The ERT has continued to demand further EU integration and for the European Commission to be given even more powers. The Round Table declared to members of the convention on the future of the EU that it consider the establishment of a stronger commission to be vital as the Commission was ‘the genuinely Europe-focused institution and the one most capable of articulating the common European interest above national and regional interests’. They are also ardent opponents of any attempt to weaken the Commission’s powers through transferring them to the EU’s member states, or adopting a system of shared responsibility. Their desires here appear to have been fulfilled through the inclusion of Article 1:26 and Article 1:7 for the proposed EU constitution. These state that the Commission has the sole right to propose new laws, and establish EU legislation as superior to that of the member states.

The ERT was deeply involved in the preparations for the March 2000 Lisbon meeting of the European Council to make the EU ‘the most competitive and dynamic knowledge-based economy in the world’. This was supposed to have been achieved four years ago in 2010. Also in 2000, Daniel Janssen, another member of the ERT, stated that the implementation of the proposals of the Lisbon meeting would cause a double revolution in Europe ‘reducing the power of the state and of the public sector and deregulation’. It would also transfer ‘many of the nation-states’ powers to a more modern and internationally minded structure at European level’. This ‘more modern and internationally minded structure at the European level’ would be the European Commission.

The first few years of the 21st century in fact saw the ERT’s project for European integration encountering increasing difficulties. By 2002 Morris Tabaksblat, the chairman of ReedElsevier, state that the commitment to European integration shown at Lisbon was no longer there. The ERT also stated before the March 2005 EU summit, that they were dissatisfied with the way the Lisbon plan for European Integration was being downplayed to give the EU Constitution a great chance of being approved in referendums. The Round Table was also alarmed by the French and Dutch votes against the EU constitution in the summer of 2005, but believed they should not impede the process of greater European integration. They stated

‘The results demand an immediate, constructive and determined response from the heads of government of Europe. it is time for positive leadership to engage public support, restore economic dynamism to the single European market and allow Europe to act with confidence and conviction on the world stage’.
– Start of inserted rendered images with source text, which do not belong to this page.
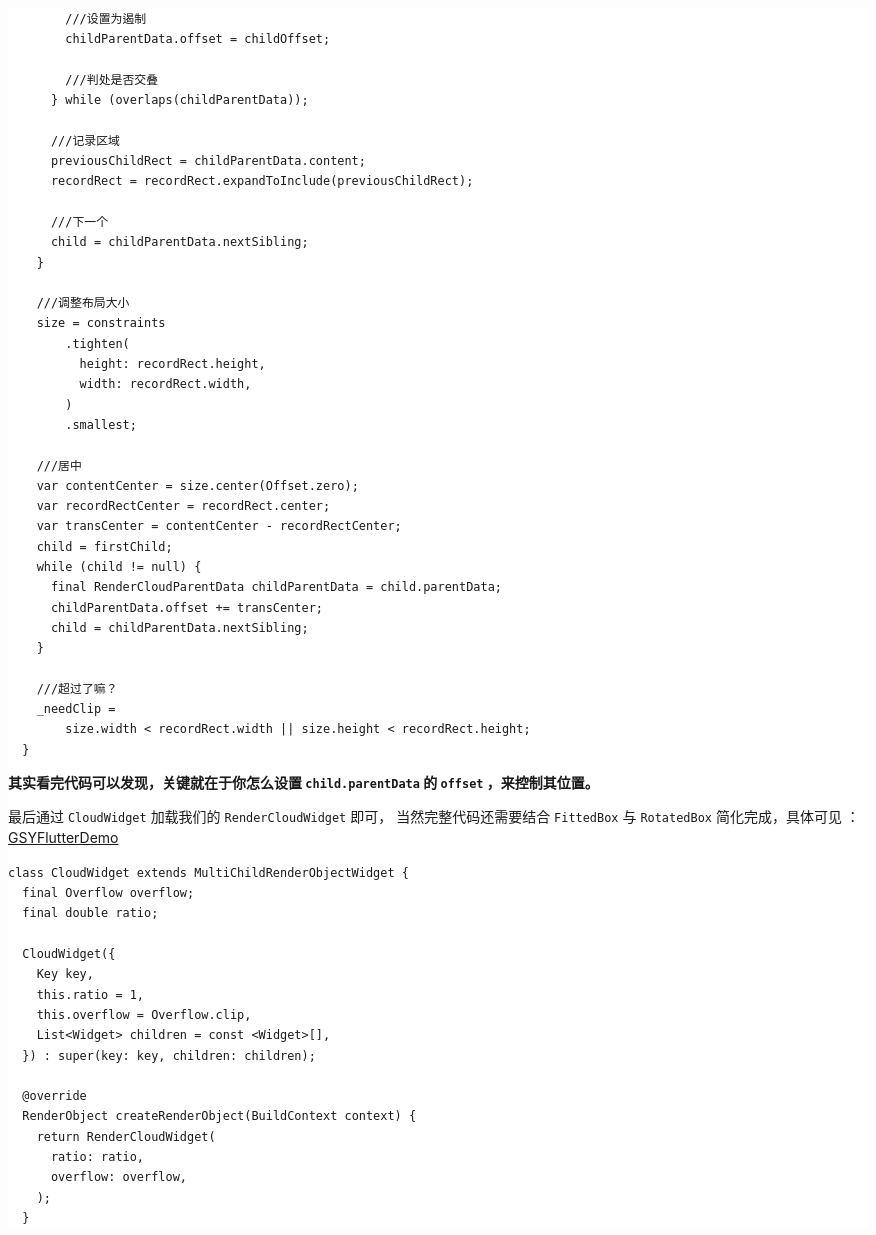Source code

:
 ```
        ///设置为遏制
        childParentData.offset = childOffset;

        ///判处是否交叠
      } while (overlaps(childParentData));

      ///记录区域
      previousChildRect = childParentData.content;
      recordRect = recordRect.expandToInclude(previousChildRect);

      ///下一个
      child = childParentData.nextSibling;
    }

    ///调整布局大小
    size = constraints
        .tighten(
          height: recordRect.height,
          width: recordRect.width,
        )
        .smallest;

    ///居中
    var contentCenter = size.center(Offset.zero);
    var recordRectCenter = recordRect.center;
    var transCenter = contentCenter - recordRectCenter;
    child = firstChild;
    while (child != null) {
      final RenderCloudParentData childParentData = child.parentData;
      childParentData.offset += transCenter;
      child = childParentData.nextSibling;
    }

    ///超过了嘛？
    _needClip =
        size.width < recordRect.width || size.height < recordRect.height;
  }
```

**其实看完代码可以发现，关键就在于你怎么设置 `child.parentData` 的 `offset` ，来控制其位置。** 

最后通过 `CloudWidget` 加载我们的 `RenderCloudWidget` 即可， 当然完整代码还需要结合 `FittedBox` 与 `RotatedBox` 简化完成，具体可见 ：[GSYFlutterDemo](https://github.com/CarGuo/GSYFlutterDemo/tree/master/lib/widget/cloud)
	
```
class CloudWidget extends MultiChildRenderObjectWidget {
  final Overflow overflow;
  final double ratio;

  CloudWidget({
    Key key,
    this.ratio = 1,
    this.overflow = Overflow.clip,
    List<Widget> children = const <Widget>[],
  }) : super(key: key, children: children);

  @override
  RenderObject createRenderObject(BuildContext context) {
    return RenderCloudWidget(
      ratio: ratio,
      overflow: overflow,
    );
  }

```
Currid states as his conclusion that ‘Hopefully, this brief tour of the ERT’s activities over the years shows that it is an extremely important player in moves pushing us towards a de facto United States of Europe. The ERT has been able to achieve many of its aims in alliance with the European Commission, an undemocratic, bureaucratic and unaccountable body par excellence. The ERT is no friend of the rights of Europe’s peoples to democracy and self-determination. For the ERT, the bigger the EU’s ‘democratic deficit’ – with the Commission plugging much of the gap – the better’. One cannot argue with this analysis.